Unbedingt beachten muss man außerdem das Urheberrecht. Sollen Fotos, Videos oder Tonaufnahmen, die man nicht selbst erstellt hat, für eigene Posts verwendet werden? Dann muss man klären, ob der Urheber damit einverstanden ist. Auch wer auf die Musikbibliotheken von Plattformen wie Facebook und Instagram zugreift, muss achtgeben. Denn diese Musik darf nur für private Zwecke genutzt werden. Wenn beruflich Pflegende über ihren Berufsalltag berichten, ist das eine Mischung aus privater und beruflicher Nutzung. "Das kann dann schnell teuer werden", sagt die Fachanwältin für Urheber- und Medienrecht.
Kritik konstruktiv formulieren
Problematisch kann es auch werden, wenn man in Social-Media-Beiträgen Kritik am Arbeitgeber äußert. Dann kann es zu einer Abmahnung kommen. Statt die Kritikpunkte in die Öffentlichkeit zu tragen, sollte man lieber das Gespräch mit seinen Vorgesetzten suchen, empfiehlt Claudia Gips.
Das heißt natürlich nicht, dass allgemeine Kritik an den Arbeitsbedingungen in Social-Media-Posts keinen Platz bekommen sollte. Denn schließlich sind Beschäftigte in der Pflege tagtäglich mit zahlreichen Problemen konfrontiert, weiß Vanessa Schulte. Sie ist stellvertretende Leiterin der Stroke Unit und Neurologie am Städtischen Klinikum Braunschweig und erfolgreiche Social-Media-Influencerin. Bei aller Kritik ist Vanessa Schulte aber wichtig, diese immer auch konstruktiv zu äußern und Lösungsansätze aufzuzeigen.

Auf authentische Social-Media-Posts setzen
Die Gesundheits- und Krankenpflegerin rät Pflegefachpersonen, die über ihren Berufsalltag berichten wollen, sich vor jedem Beitrag immer eine Frage zu stellen: Welches Ziel will ich damit erreichen? Soll es zum Beispiel darum gehen, junge Menschen auf den Pflegeberuf aufmerksam zu machen, kann ein Blick hinter die Kulissen interessant sein. Wie sieht der Start in den Tag aus? Was macht es mit einem, wenn man im Schichtdienst arbeitet?

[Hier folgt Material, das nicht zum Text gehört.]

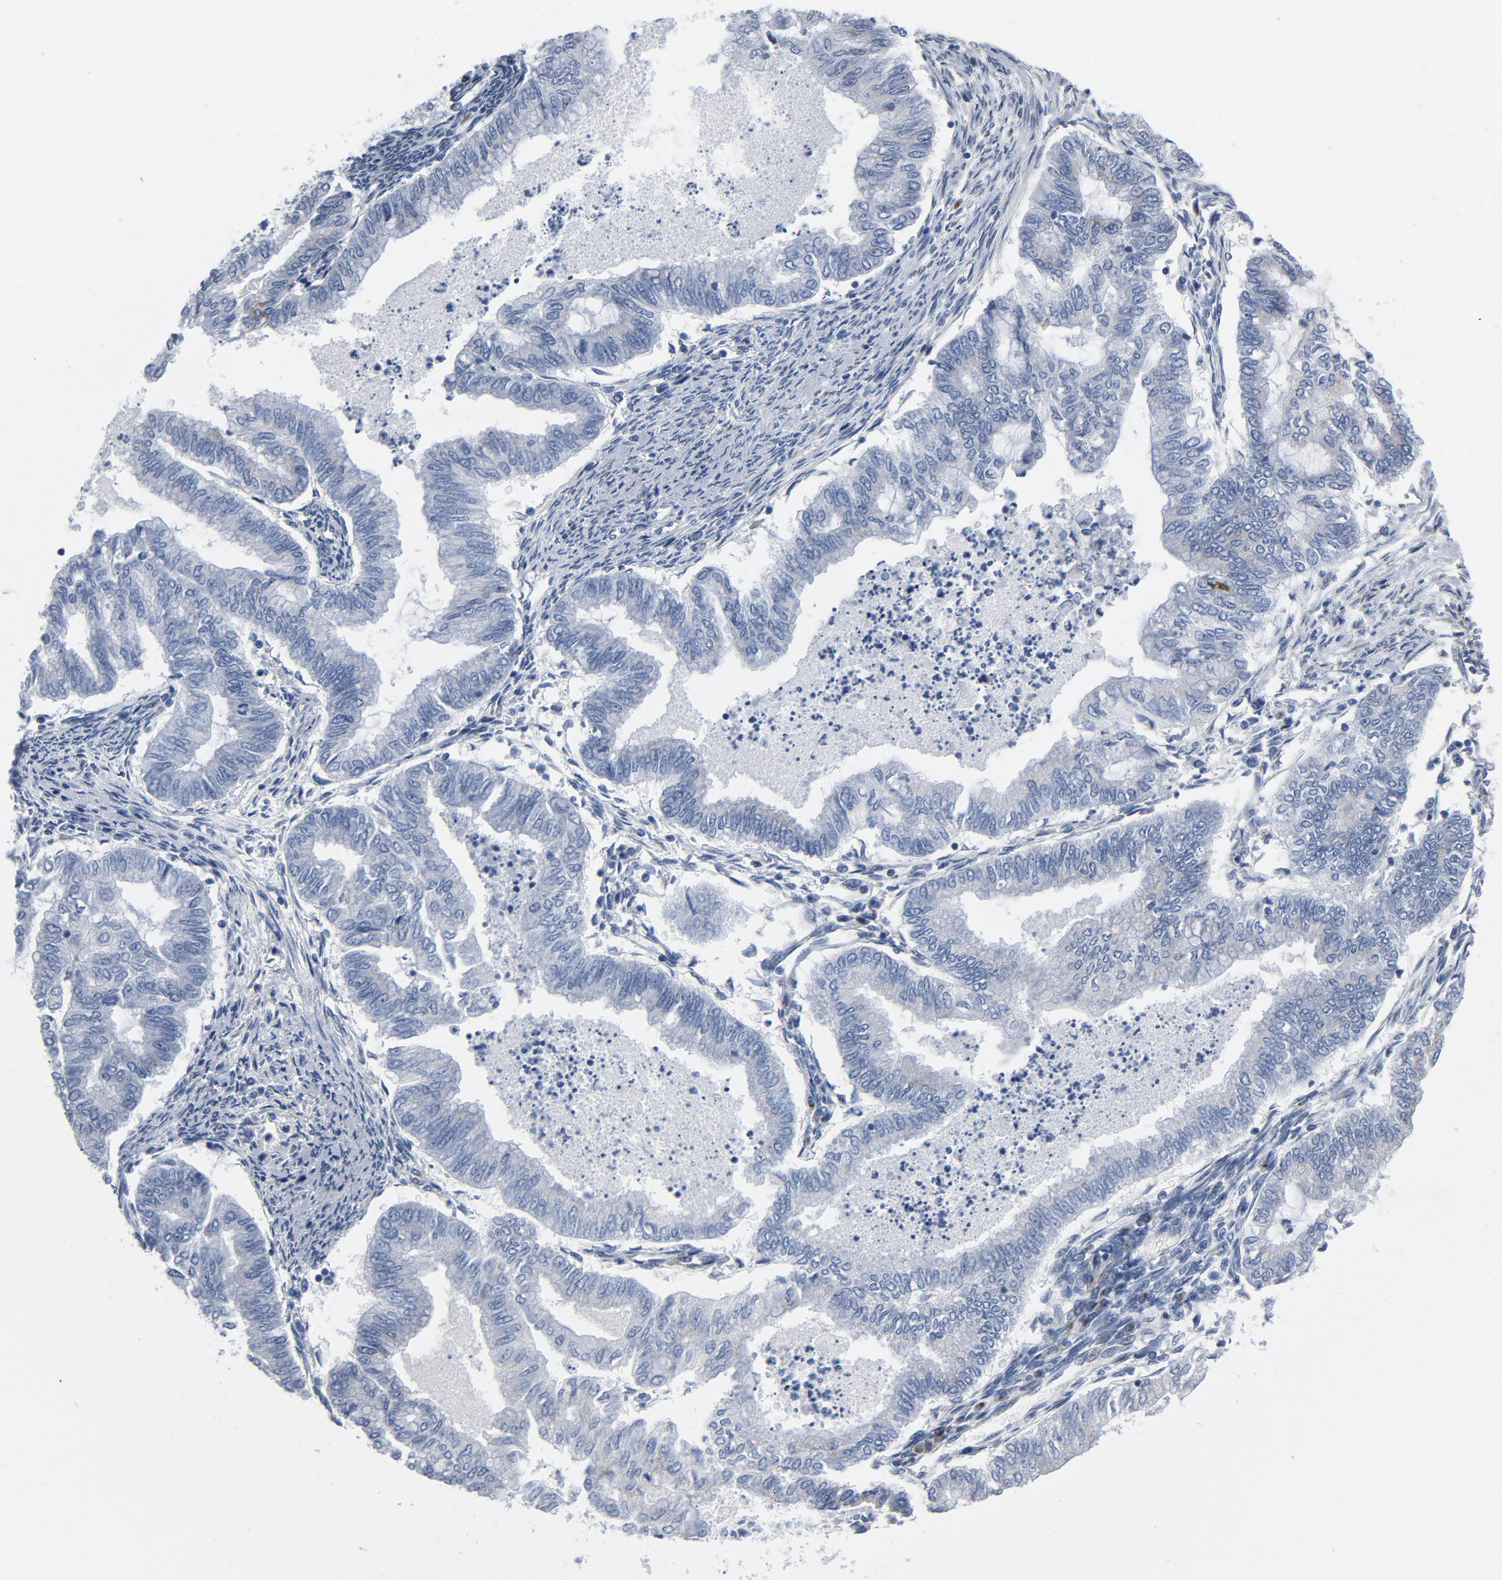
{"staining": {"intensity": "weak", "quantity": "<25%", "location": "cytoplasmic/membranous"}, "tissue": "endometrial cancer", "cell_type": "Tumor cells", "image_type": "cancer", "snomed": [{"axis": "morphology", "description": "Adenocarcinoma, NOS"}, {"axis": "topography", "description": "Endometrium"}], "caption": "Immunohistochemistry micrograph of endometrial adenocarcinoma stained for a protein (brown), which shows no expression in tumor cells. The staining is performed using DAB brown chromogen with nuclei counter-stained in using hematoxylin.", "gene": "YIPF6", "patient": {"sex": "female", "age": 79}}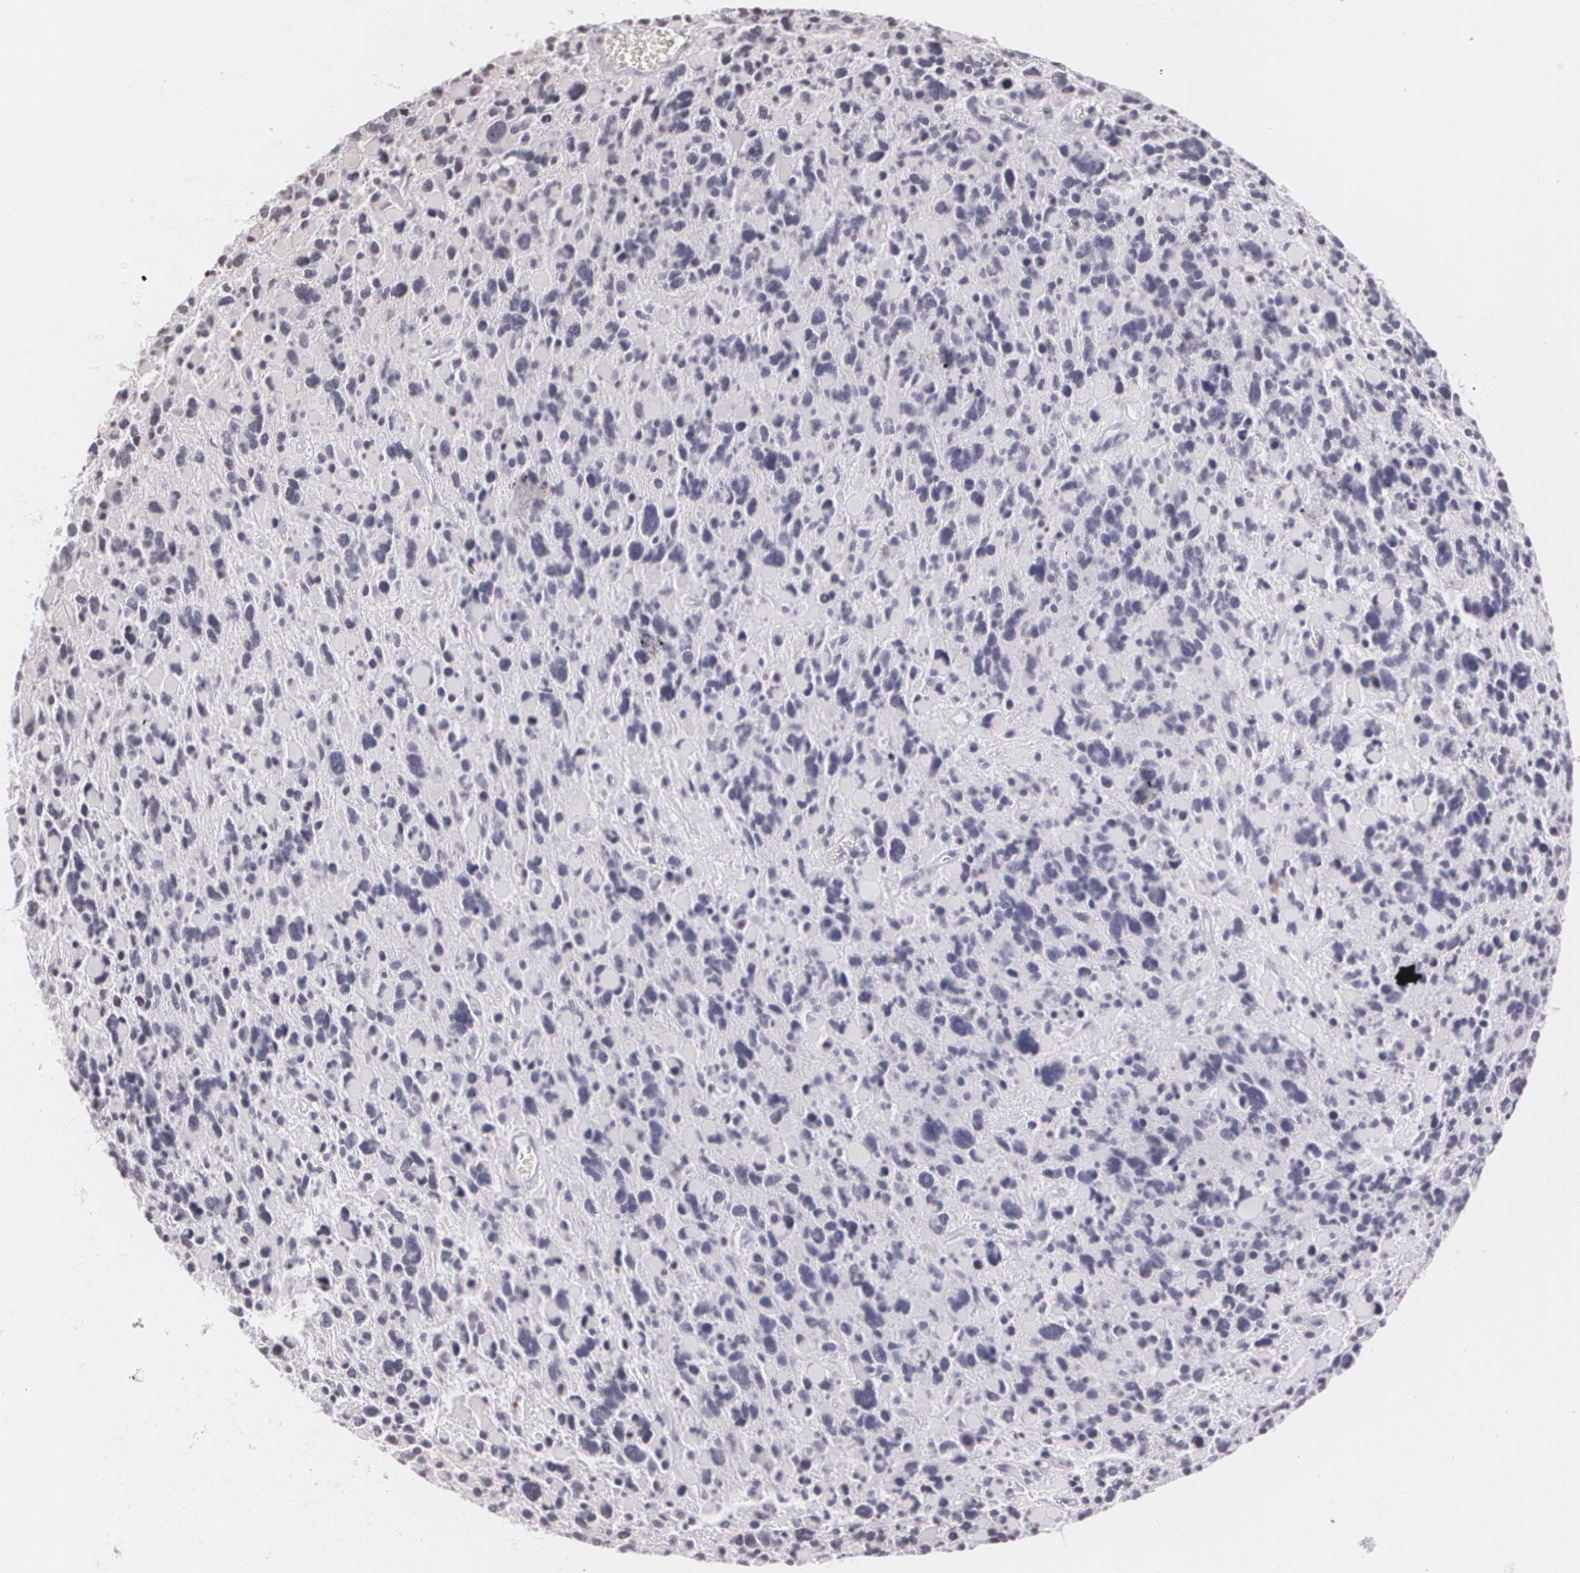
{"staining": {"intensity": "negative", "quantity": "none", "location": "none"}, "tissue": "glioma", "cell_type": "Tumor cells", "image_type": "cancer", "snomed": [{"axis": "morphology", "description": "Glioma, malignant, High grade"}, {"axis": "topography", "description": "Brain"}], "caption": "IHC of human glioma displays no expression in tumor cells.", "gene": "MUC1", "patient": {"sex": "female", "age": 37}}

Wichtig sei grundsätzlich, authentisch zu bleiben, rät Vanessa Schulte. "Man merkt schnell, ob jemand hinter einem Beitrag steht oder ob es nur darum geht, viele Klicks zu bekommen", sagt sie. Das heißt nicht, dass auch sie nicht ab und zu mal etwas postet, weil sie weiß, dass es sehr wahrscheinlich gut ankommen wird. Grundsätzlich ist ihr aber wichtig, ein Bild davon zu zeichnen, was ihren Beruf ausmacht und dabei fachliches Wissen aus und über die Pflegewelt zu vermitteln – auch wenn das nicht so leicht ist. "Die Beiträge müssen sehr niederschwellig und einfach sein, sonst werden sie nicht geklickt", sagt Schulte, die auf Instagram 35.000 Follower hat und zum Thema Social Media berät.
Wie das gelingen kann, zeigt ihr aktueller Post unter dem Titel "Nurses eat their young" ("Das Pflegepersonal frisst seine Jungen"). Damit will die Social-Media-Influencerin auf das Phänomen aufmerksam machen, dass immer mal wieder erfahrene Beschäftigte jüngere, weniger erfahrene Kolleginnen und Kollegen schikanieren. Die Inhalte für ihren Beitrag basieren zwar auf wissenschaftlichen Erkenntnissen. Im Post hat sie aber auf Umgangssprache und eigene Erfahrungen gesetzt, um das Thema greifbar zu machen – mit Erfolg, wie die vielen Kommentare zeigen.